The complex of figures in the middle ground of Le Bosquet de Bacchus is closely related to the similar group disposed across the middle ground of L’Assemblée près d’une fontaine de Neptune. This is especially true of the man standing under the statue, seen from behind and with a cape over his shoulders; the two women seated on the ground, facing each other; the strolling couple; the recumbent man on the ground, seen from behind and his hand in the air; and the woman opposite him, looking upward. These two fêtes galantes are also linked by the prominence of Opennordesque fountains in the gardens. These concordances suggest that the two paintings were painted around the same time, but in which order is a moot issue.

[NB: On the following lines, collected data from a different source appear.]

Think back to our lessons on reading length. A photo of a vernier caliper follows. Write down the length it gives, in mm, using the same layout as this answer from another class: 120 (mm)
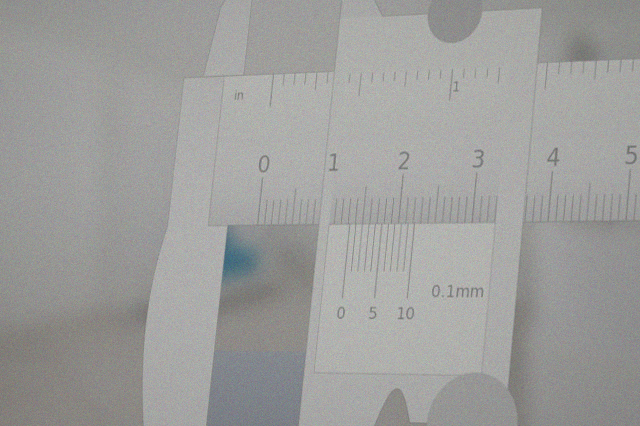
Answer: 13.2 (mm)
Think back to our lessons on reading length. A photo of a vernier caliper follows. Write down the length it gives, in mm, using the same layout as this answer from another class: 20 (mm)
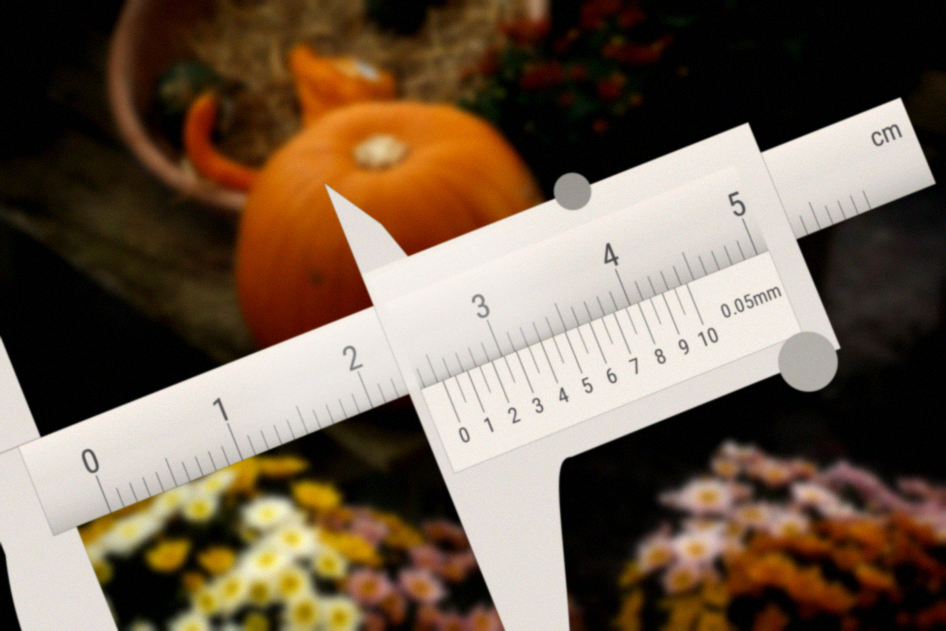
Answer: 25.4 (mm)
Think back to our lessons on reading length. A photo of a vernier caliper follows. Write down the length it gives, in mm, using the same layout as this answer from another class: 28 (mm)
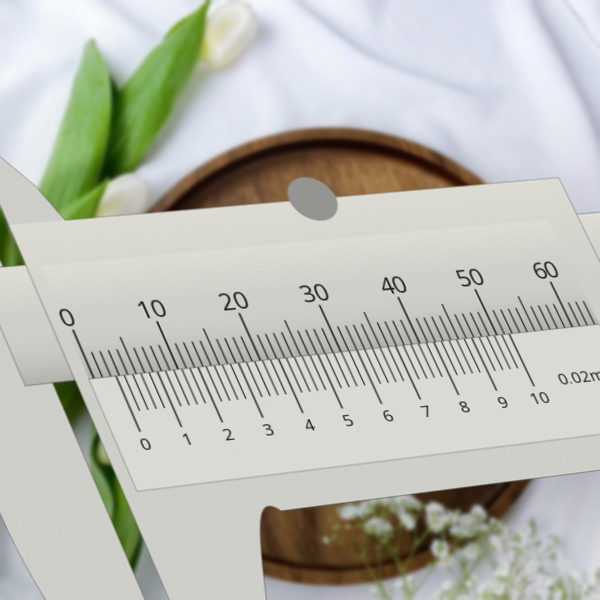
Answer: 2.6 (mm)
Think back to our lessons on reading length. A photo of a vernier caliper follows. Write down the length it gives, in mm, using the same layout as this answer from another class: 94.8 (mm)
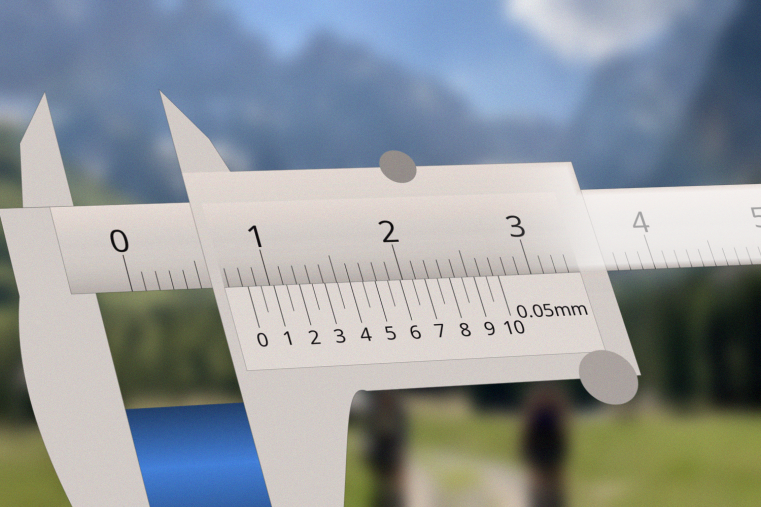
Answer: 8.4 (mm)
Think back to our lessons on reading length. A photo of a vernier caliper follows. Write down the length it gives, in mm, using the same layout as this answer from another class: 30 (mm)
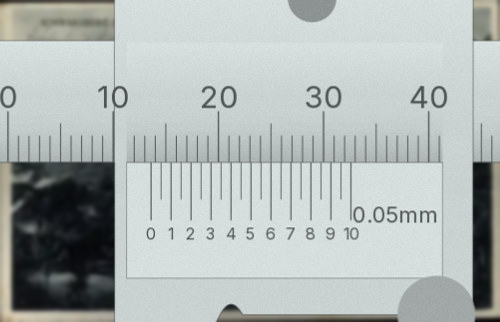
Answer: 13.6 (mm)
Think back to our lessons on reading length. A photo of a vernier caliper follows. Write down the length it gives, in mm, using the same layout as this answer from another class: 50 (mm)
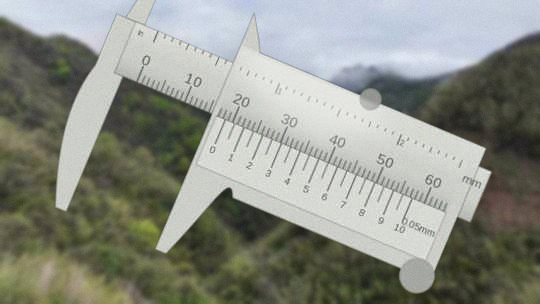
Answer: 18.5 (mm)
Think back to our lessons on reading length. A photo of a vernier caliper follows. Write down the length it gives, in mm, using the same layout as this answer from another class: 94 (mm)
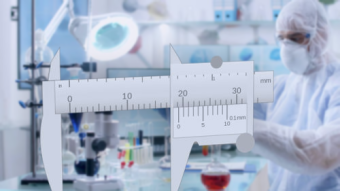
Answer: 19.2 (mm)
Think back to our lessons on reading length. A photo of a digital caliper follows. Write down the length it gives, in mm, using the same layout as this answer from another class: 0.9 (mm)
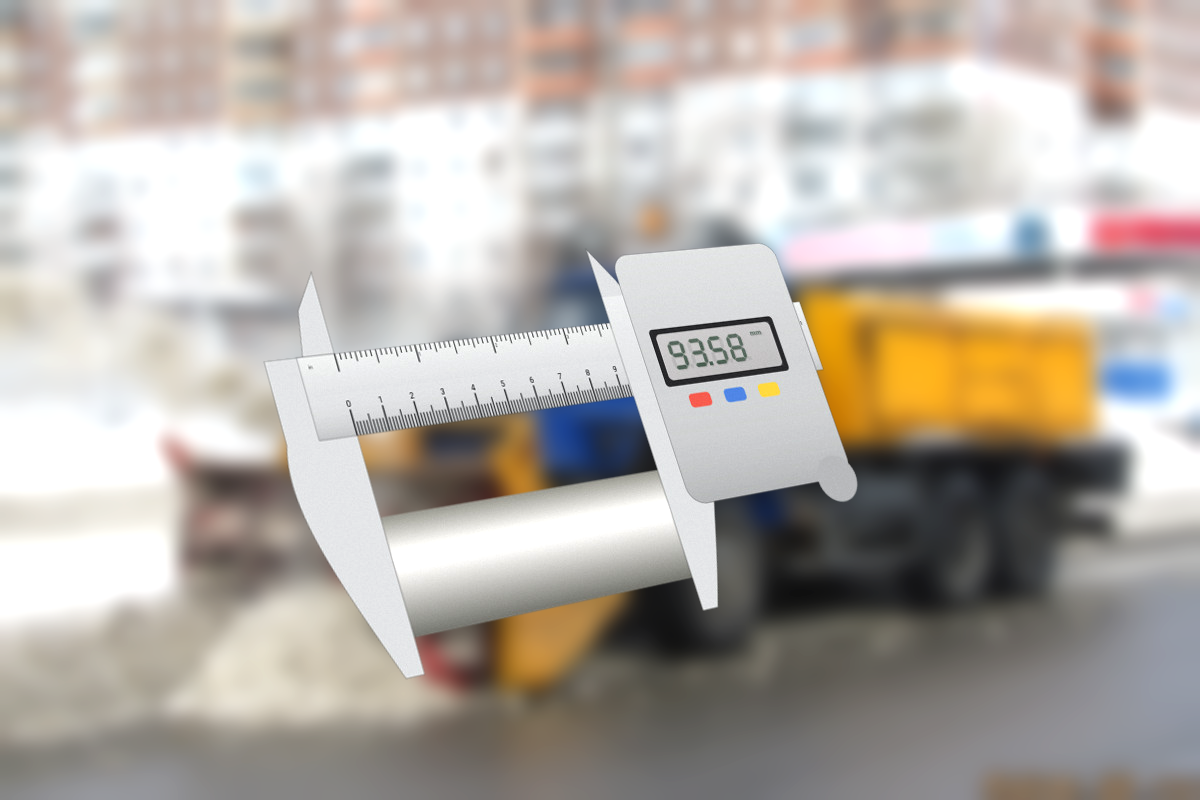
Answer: 93.58 (mm)
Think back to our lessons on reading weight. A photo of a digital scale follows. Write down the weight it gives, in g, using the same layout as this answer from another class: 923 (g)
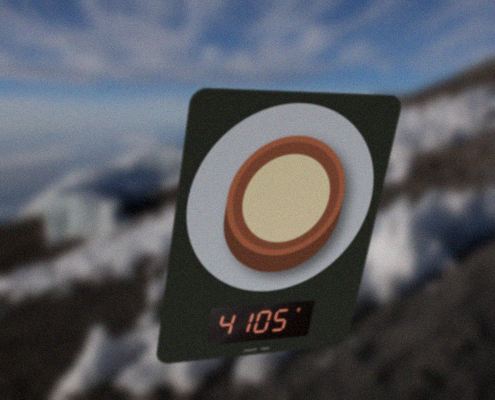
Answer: 4105 (g)
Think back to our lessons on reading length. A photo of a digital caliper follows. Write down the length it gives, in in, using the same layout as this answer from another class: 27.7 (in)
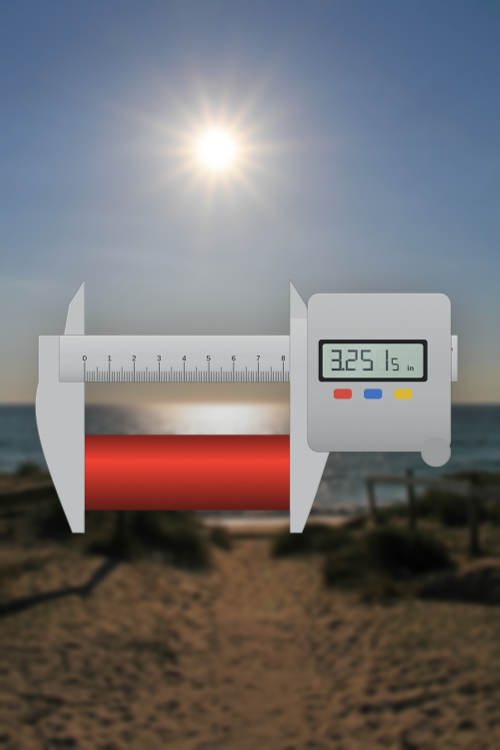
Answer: 3.2515 (in)
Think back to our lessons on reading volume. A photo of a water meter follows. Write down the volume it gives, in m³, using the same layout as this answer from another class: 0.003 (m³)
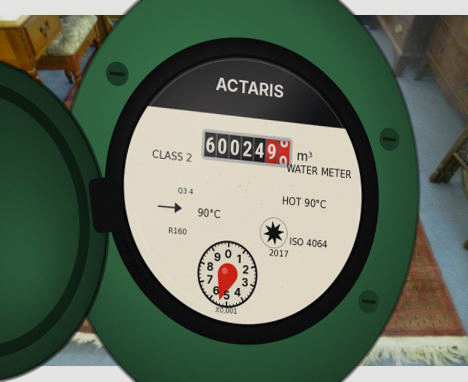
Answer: 60024.985 (m³)
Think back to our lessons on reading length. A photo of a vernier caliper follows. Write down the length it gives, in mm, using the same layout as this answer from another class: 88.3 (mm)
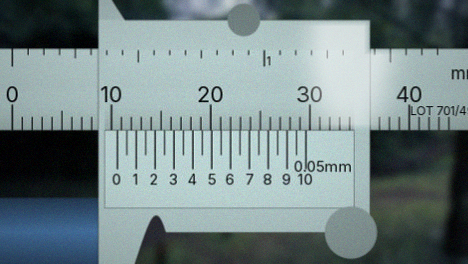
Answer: 10.6 (mm)
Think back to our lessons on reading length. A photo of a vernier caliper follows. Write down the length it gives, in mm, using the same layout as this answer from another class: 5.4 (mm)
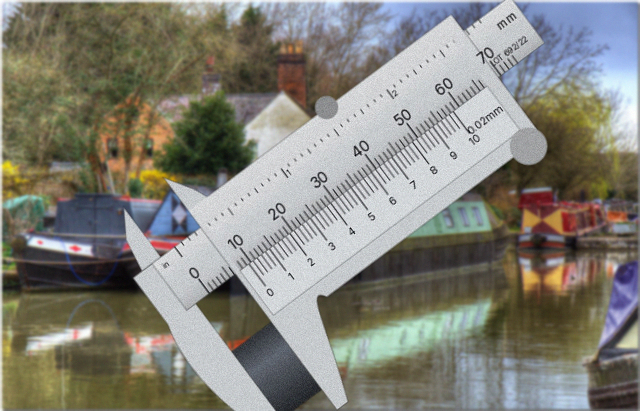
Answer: 9.5 (mm)
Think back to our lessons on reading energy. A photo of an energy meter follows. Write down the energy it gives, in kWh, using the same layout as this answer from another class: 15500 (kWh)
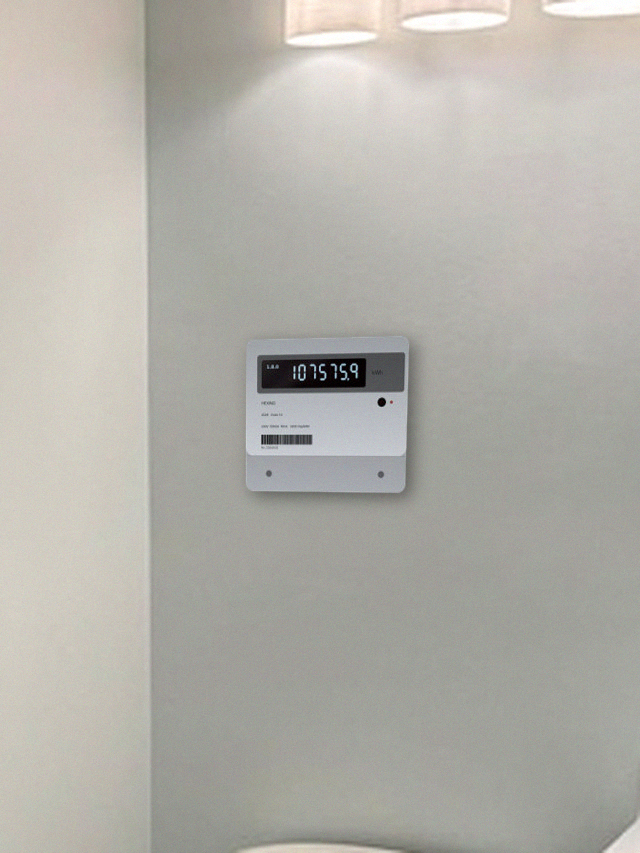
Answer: 107575.9 (kWh)
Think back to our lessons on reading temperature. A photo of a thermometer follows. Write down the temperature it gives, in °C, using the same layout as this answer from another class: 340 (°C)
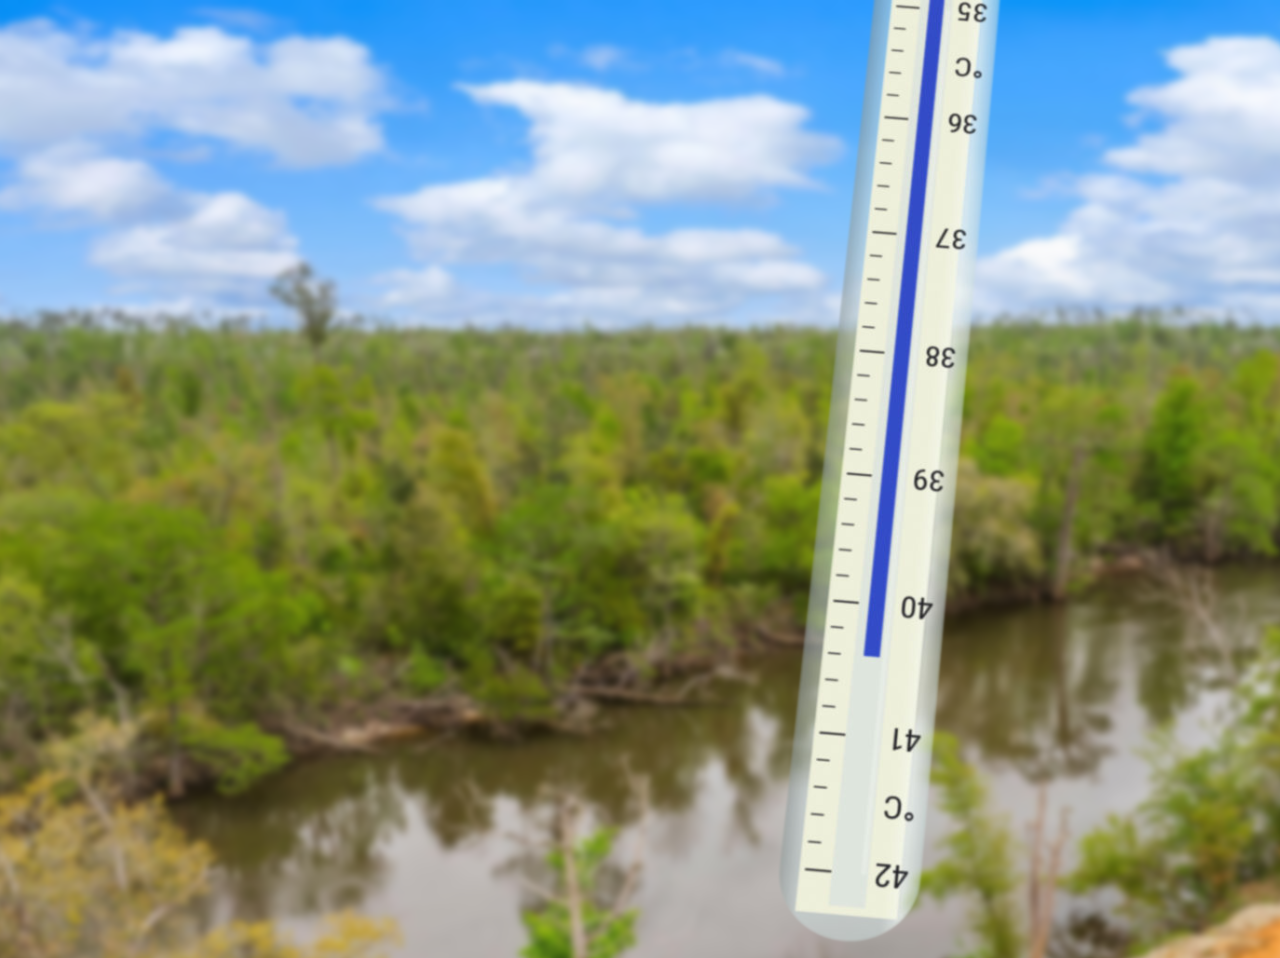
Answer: 40.4 (°C)
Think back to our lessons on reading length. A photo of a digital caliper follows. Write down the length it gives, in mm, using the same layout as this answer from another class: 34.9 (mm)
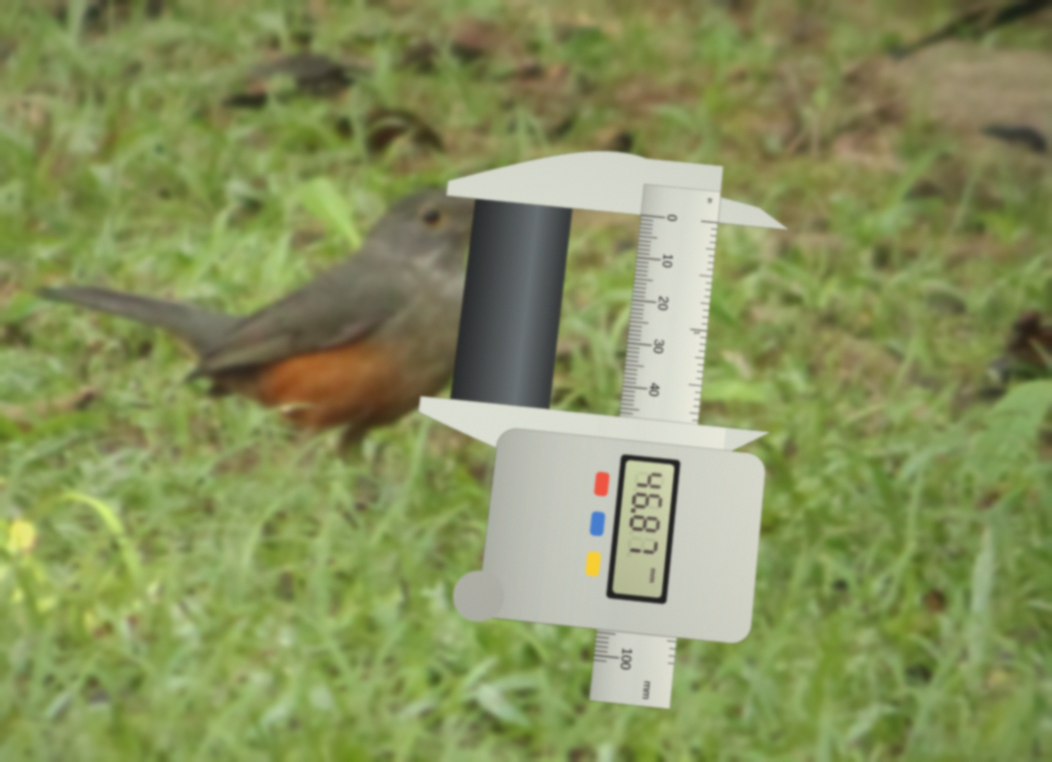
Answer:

As with almost all of Watteau’s fête galantes, a great variety of dates has been assigned to Le Bosquet de Bacchus. Adhémar placed it between the spring and autumn of 1716, and slightly after L’Assemblée près d’une fontaine de Neptune. However, she placed some fifty paintings in this short period of nine months, an impossibly short period for so many paintings. Macchia and Montagni, always parroting Adhémar, dated the painting to 1716. Rosenberg and Prat have assigned dates between 1715 and 1716 for the drawings associated with the painting. Roland Michel posited c. 1717-18 as the date of the painting.